-- EXERCISE MATERIAL --
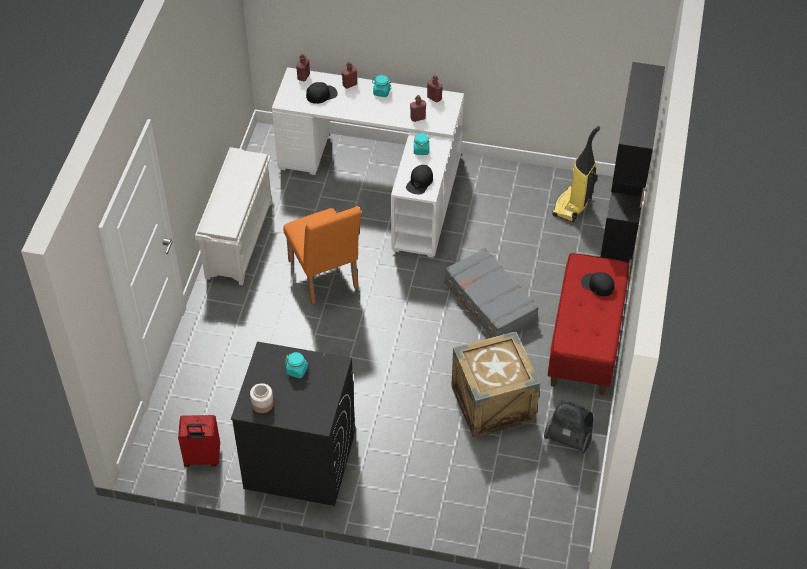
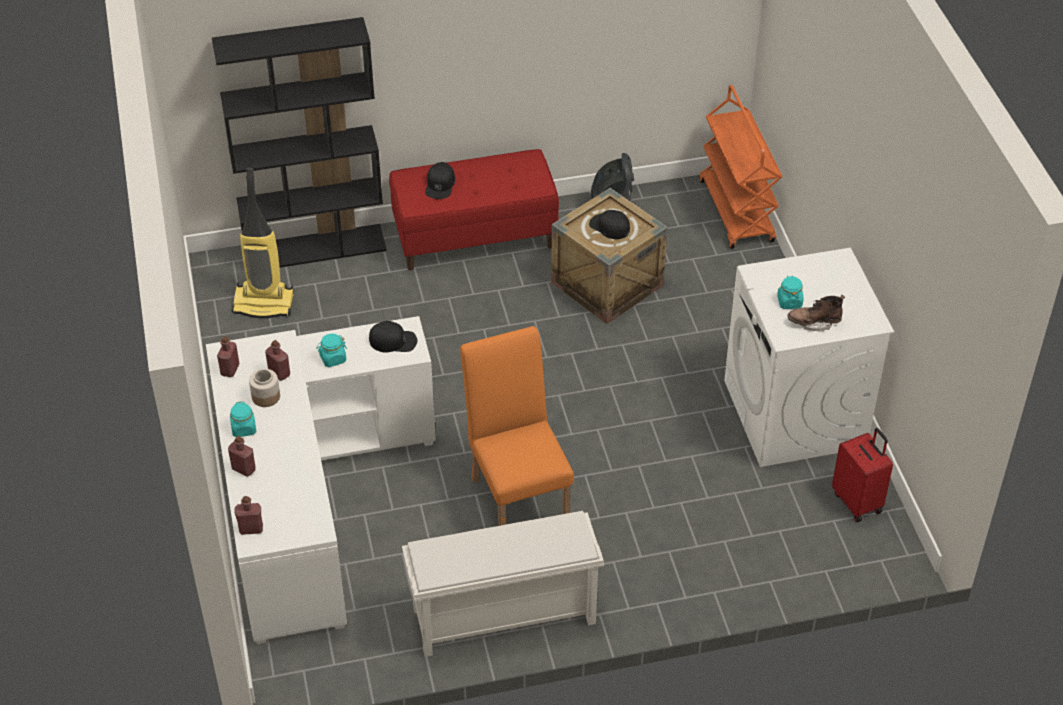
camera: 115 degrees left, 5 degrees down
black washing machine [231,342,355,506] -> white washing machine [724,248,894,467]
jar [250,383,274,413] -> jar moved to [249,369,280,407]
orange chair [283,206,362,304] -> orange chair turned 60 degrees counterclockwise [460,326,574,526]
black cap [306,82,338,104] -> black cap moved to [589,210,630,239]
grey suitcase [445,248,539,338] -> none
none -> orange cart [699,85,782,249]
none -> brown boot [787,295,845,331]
--
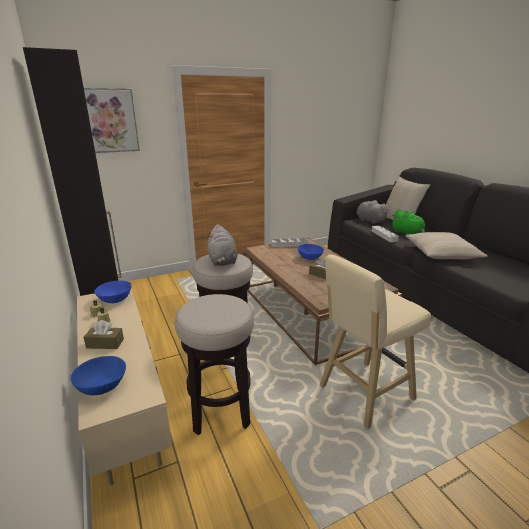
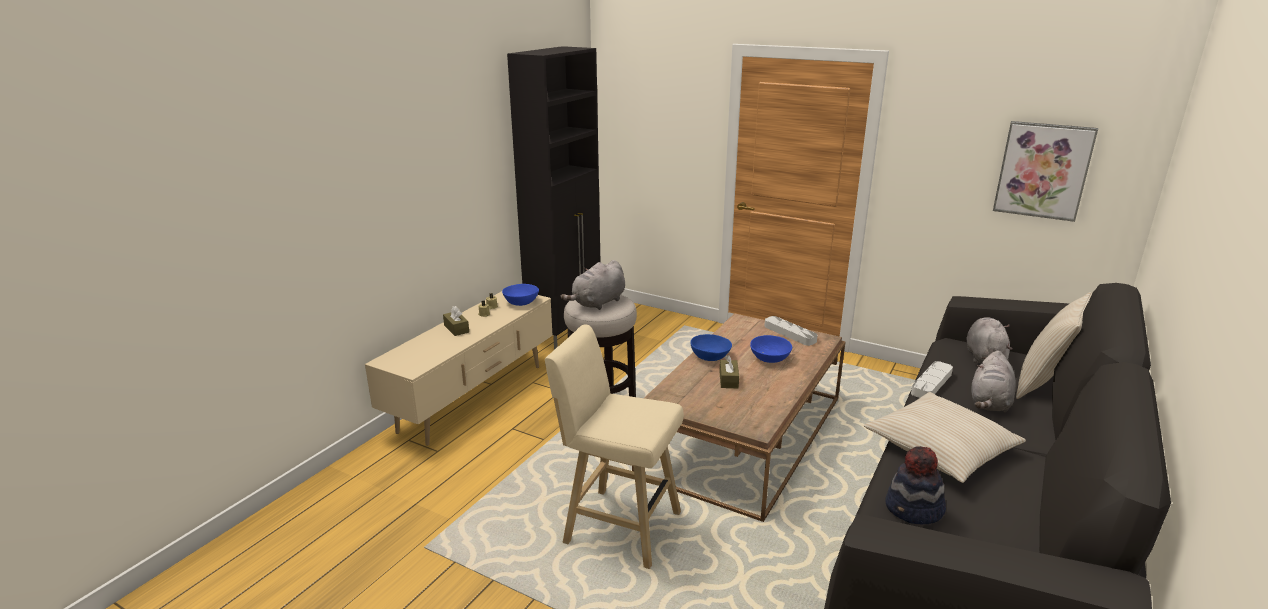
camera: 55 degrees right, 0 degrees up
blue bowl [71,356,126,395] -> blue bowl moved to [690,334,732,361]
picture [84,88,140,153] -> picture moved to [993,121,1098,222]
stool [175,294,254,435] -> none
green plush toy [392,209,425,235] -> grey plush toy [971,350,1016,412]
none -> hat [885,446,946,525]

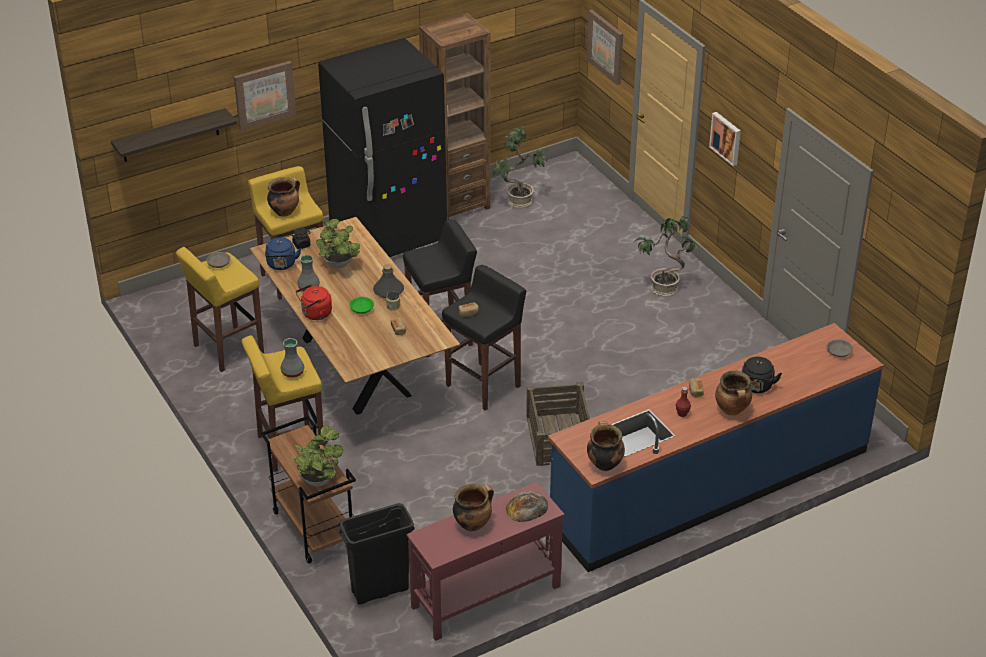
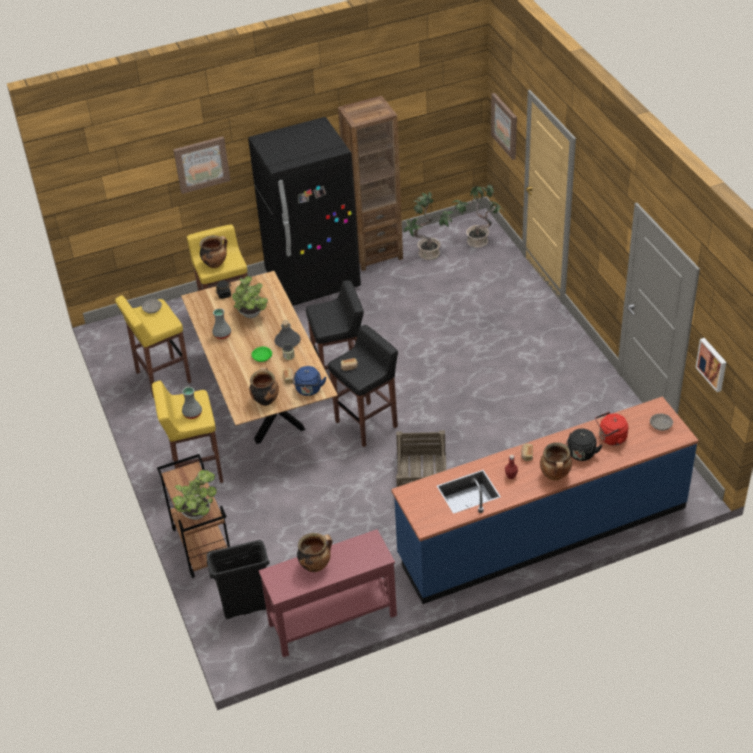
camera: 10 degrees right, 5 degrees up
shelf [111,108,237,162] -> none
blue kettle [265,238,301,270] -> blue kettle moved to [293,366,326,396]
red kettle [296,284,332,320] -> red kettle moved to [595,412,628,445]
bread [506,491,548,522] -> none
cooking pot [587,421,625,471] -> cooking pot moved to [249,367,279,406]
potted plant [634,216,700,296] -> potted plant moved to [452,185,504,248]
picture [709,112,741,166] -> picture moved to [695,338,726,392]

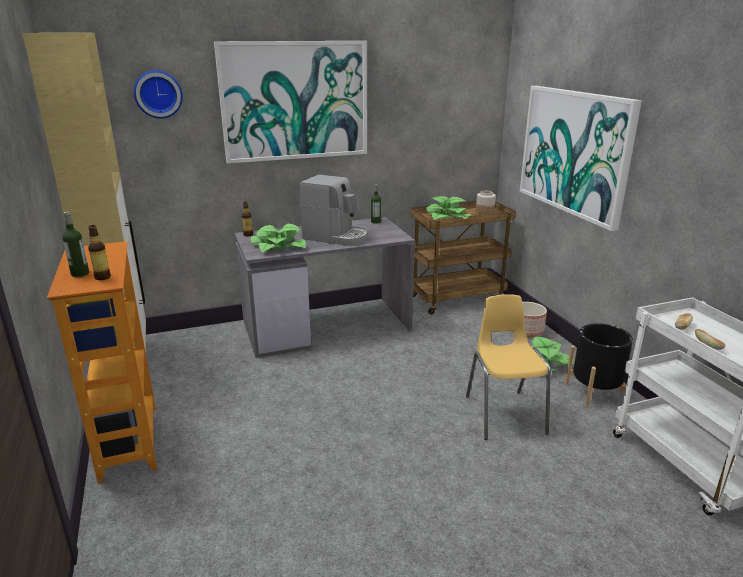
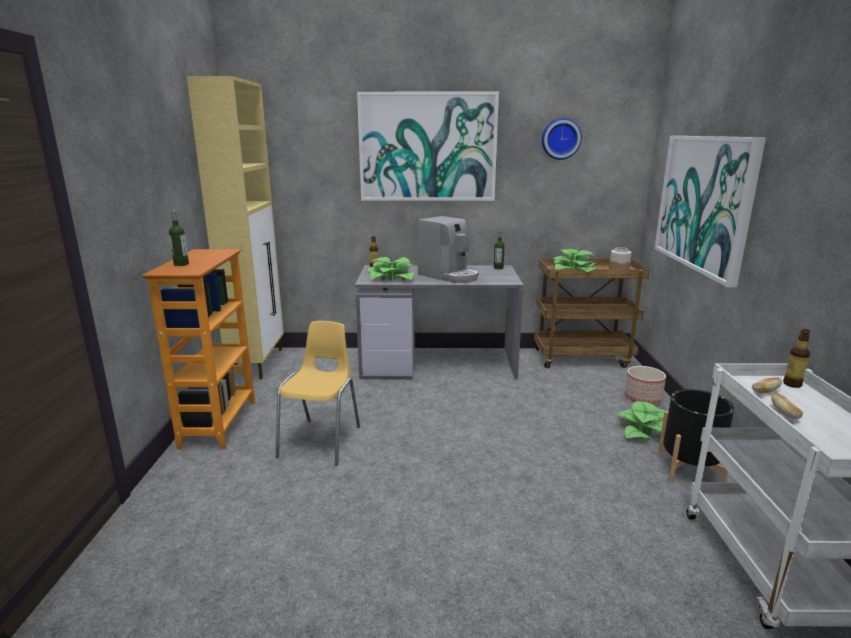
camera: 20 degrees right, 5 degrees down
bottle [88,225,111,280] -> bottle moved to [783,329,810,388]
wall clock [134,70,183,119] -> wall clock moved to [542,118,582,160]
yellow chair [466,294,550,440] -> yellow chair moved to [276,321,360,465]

-- PROBLEM REQUIREMENTS --
Word for word, restate the lines of the data above that fall between the line holding "black washing machine" and the line holding "none -> brown boot [787,295,845,331]", inclusive, and no other lines.

-- EXERCISE OUTPUT --
black washing machine [231,342,355,506] -> white washing machine [724,248,894,467]
jar [250,383,274,413] -> jar moved to [249,369,280,407]
orange chair [283,206,362,304] -> orange chair turned 60 degrees counterclockwise [460,326,574,526]
black cap [306,82,338,104] -> black cap moved to [589,210,630,239]
grey suitcase [445,248,539,338] -> none
none -> orange cart [699,85,782,249]
none -> brown boot [787,295,845,331]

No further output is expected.